Sometimes buyers refuse to negotiate because they know competition among factory owners for high-volume orders is intense.
"It's not so much the fault of the brands as the employers who are under-cutting each other," said a representative of a large American brand in Bangladesh. "If people are under-cutting each other, of course we take advantage of that - so prices are going down and down and down."
Labour activists say that just as the brands squeeze their suppliers, factory owners scrimp on the wages they pay - and enjoy the political backing to get away with it.
A study by the Fair Wear Foundation, a non-profit lobby group, found that some workers were receiving less than the new minimum, nearly a quarter were reassigned to lower pay grades and bonuses were reduced.
Many factory workers live in the squalid back streets of the capital. Among them is Minara, who declined to give her full name. She is one of more than 3.5 million women who work in the apparel industry.
Home for her is a single windowless room she shares with her husband and a 15-year-old daughter. The girl, like her mother, is a helper in a factory measuring collar sizes and arranging bundles of cloth. Together, even with overtime, Minara and her daughter barely earn more than $90 a month, half of which pays for rent.
Standing in her doorway and looking out at a toilet and kitchen area that she shares with neighbours, Minara says that the price of a shirt in Europe or the United States is about what she earns in a month. "But if the government took the situation seriously, and gave orders to the owners, then it would all work better," she said.
The government has helped keep a cork on labour activism. In 2010, in the midst of the labour violence that year, it set up a 2,990-strong Industrial Police force to collect intelligence and prevent unrest in factory zones.
"If any unions demonstrate or raise their voice, the industrial police will come and tell them to stop protesting," said Akhter, the labour activist. "If they don't stop, they are attacked and beaten with sticks."
The government denies that unions are suppressed. It says many activists are politically motivated and, backed by non-governmental organizations in the West, deliberately stir up social unrest.
"We support the unions and want them to play a greater role," said H.T. Imam, a cabinet member and adviser to the prime minister, told Reuters. "We are quite pro-labour."
Azim, the factory owner and lone independent member of parliament, said garment business leaders are "socially connected," but he denied reports they grease the wheels through donations to the main political parties.
Said one industry official in defence of the owners who are members of parliament: "It's true that many of these people are really big and hold enough power to lobby the government, but I haven't seen them put up one bill or discussion (about the industry) in parliament."
The apparel industry body, the BGMEA, is routinely criticised in the media for protecting its members when accidents happen at factories. Human-rights groups say there has never been a case in which a factory owner was prosecuted over the deaths of workers.

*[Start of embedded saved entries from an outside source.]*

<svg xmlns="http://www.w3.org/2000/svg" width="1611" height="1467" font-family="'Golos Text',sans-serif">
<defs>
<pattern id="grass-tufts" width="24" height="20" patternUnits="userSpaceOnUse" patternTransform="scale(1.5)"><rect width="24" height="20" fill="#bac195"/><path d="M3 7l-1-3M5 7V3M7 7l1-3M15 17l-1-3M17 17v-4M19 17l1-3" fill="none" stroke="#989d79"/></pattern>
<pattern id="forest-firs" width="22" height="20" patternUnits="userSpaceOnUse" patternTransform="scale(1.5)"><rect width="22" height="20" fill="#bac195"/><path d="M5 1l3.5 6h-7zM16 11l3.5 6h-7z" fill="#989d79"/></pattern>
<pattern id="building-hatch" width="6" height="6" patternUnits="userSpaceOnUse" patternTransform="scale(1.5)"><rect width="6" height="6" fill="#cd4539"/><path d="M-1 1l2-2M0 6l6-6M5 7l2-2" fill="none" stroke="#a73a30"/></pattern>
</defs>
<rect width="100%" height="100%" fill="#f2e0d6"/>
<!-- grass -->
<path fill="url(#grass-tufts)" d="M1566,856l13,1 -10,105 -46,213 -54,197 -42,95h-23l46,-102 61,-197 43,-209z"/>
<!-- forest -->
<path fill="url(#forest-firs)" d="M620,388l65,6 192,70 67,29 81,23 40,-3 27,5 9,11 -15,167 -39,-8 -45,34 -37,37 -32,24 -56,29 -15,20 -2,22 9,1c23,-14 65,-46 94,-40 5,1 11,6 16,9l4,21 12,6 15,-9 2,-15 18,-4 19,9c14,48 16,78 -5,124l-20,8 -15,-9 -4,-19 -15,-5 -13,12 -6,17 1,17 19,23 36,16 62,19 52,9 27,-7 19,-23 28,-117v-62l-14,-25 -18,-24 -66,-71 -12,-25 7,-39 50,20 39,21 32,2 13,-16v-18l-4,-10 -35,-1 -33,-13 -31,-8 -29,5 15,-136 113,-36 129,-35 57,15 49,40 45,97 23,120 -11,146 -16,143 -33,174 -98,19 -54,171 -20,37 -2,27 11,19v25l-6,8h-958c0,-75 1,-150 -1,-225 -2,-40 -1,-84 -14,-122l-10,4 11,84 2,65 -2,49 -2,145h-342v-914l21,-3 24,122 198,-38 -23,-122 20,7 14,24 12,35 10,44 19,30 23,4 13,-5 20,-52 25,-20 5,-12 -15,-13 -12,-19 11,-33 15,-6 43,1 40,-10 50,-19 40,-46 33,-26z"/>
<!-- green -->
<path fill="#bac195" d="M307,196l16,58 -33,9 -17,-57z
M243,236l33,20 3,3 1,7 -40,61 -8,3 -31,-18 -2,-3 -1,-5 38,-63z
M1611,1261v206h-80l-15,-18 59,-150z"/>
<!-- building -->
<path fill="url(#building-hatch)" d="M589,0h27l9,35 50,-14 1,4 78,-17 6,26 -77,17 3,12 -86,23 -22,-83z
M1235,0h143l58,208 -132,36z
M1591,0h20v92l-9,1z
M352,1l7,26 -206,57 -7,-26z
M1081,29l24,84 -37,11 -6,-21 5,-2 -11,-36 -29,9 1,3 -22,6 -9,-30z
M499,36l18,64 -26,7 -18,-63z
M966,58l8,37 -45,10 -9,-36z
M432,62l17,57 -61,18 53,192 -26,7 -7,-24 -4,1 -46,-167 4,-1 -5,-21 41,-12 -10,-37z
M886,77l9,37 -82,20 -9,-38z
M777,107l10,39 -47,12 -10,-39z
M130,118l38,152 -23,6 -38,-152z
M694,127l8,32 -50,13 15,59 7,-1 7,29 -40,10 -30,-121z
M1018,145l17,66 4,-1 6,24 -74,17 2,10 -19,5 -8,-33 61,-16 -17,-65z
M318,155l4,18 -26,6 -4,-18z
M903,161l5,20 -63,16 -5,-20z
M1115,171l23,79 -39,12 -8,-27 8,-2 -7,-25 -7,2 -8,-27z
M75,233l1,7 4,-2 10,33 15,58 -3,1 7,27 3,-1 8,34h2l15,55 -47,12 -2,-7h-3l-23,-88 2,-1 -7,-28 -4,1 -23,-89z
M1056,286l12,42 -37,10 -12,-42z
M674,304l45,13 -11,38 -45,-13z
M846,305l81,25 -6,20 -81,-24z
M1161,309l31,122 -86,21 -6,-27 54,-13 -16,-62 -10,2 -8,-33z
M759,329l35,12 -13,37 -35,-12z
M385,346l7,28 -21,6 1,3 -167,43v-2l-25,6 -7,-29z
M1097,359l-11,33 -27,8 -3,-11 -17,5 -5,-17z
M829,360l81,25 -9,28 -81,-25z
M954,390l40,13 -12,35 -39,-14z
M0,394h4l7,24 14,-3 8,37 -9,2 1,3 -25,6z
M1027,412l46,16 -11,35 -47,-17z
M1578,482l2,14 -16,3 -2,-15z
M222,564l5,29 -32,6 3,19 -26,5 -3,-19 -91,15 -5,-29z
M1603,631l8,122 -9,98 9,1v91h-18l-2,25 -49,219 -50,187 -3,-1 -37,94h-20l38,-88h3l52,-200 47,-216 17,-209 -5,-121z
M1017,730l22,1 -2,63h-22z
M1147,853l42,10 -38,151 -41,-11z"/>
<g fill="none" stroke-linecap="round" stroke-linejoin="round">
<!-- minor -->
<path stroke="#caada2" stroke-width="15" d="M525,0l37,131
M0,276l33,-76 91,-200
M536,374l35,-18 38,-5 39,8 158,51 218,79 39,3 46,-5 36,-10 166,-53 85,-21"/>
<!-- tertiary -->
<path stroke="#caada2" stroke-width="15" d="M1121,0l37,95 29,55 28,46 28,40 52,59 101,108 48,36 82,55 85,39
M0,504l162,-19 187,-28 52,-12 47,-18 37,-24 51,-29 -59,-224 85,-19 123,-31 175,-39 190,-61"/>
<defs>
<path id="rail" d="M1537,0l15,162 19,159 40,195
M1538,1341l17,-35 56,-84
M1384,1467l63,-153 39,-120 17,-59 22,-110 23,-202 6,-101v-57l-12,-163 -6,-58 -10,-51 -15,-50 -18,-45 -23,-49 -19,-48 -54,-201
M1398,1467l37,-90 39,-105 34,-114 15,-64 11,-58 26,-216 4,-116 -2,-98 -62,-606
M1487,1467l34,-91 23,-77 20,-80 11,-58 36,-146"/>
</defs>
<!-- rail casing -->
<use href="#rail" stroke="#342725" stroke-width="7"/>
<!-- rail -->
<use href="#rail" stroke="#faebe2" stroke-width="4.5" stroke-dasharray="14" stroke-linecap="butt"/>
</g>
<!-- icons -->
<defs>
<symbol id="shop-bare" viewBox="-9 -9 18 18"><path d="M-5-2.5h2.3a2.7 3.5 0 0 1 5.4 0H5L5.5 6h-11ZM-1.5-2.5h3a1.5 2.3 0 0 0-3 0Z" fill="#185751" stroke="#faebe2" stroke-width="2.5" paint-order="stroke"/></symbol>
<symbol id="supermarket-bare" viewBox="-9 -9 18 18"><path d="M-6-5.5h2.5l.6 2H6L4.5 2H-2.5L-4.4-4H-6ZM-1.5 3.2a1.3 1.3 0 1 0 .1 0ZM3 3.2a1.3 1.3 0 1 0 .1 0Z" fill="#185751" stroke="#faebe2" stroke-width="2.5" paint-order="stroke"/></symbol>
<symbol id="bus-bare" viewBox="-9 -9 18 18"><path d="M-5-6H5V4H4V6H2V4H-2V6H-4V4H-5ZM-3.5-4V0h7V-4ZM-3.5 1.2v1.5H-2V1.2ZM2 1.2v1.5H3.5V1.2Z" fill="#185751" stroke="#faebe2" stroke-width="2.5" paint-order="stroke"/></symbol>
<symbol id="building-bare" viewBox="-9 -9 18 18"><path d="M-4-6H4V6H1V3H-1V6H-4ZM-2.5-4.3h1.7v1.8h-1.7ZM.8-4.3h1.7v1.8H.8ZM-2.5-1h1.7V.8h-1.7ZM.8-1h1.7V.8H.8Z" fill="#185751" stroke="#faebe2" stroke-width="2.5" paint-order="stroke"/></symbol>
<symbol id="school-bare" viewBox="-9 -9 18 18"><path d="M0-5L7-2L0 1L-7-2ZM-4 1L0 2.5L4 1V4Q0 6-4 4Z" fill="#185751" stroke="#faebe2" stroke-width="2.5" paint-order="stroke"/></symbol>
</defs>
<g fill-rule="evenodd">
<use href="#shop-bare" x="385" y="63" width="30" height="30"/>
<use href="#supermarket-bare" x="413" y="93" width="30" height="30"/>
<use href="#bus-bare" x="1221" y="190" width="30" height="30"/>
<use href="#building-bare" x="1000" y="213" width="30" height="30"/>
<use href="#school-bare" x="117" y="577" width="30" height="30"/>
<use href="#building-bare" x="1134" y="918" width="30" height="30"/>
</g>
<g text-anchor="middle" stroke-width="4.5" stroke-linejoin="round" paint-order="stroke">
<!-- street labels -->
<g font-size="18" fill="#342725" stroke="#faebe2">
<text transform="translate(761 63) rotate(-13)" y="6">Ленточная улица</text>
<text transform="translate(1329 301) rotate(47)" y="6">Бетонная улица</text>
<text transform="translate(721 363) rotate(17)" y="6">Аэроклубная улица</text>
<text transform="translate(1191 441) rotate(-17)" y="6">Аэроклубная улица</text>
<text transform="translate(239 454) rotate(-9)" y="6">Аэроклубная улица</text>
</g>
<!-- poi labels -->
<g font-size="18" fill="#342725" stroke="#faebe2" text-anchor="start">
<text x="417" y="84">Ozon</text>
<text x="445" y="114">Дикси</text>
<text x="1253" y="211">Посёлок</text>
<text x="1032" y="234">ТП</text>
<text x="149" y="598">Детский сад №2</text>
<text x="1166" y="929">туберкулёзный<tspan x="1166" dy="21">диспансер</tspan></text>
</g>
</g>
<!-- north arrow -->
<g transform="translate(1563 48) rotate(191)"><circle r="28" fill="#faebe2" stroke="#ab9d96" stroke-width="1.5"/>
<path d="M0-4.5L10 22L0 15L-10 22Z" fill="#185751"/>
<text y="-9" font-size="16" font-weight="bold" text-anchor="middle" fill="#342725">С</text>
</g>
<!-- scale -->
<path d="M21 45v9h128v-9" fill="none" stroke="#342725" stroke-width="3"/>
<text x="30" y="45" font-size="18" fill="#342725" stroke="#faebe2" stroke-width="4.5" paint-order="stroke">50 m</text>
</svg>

The BGMEA said it discussed safety issues this week with representatives of more than 40 brands, including H&M, JC Penney, Gap Inc, Inditex, Levi's, Marks & Spencer, Tesco, Target, Nike Inc, and Primark. The group said in a statement on Thursday the buyers set up a committee "to look at all safety-related issues of apparel units, including their building structure."
In November, scores died in a garment-factory fire, many of them because supervisors ordered workers back to their stations even as an alarm rang and smoke rose through an internal staircase.
The owner of the plant was absolved of blame in the BGMEA's report on the incident. The government said it suspected the fire was an act of sabotage - though that was never proved. Calls for the factory owner to go on trial went unheeded.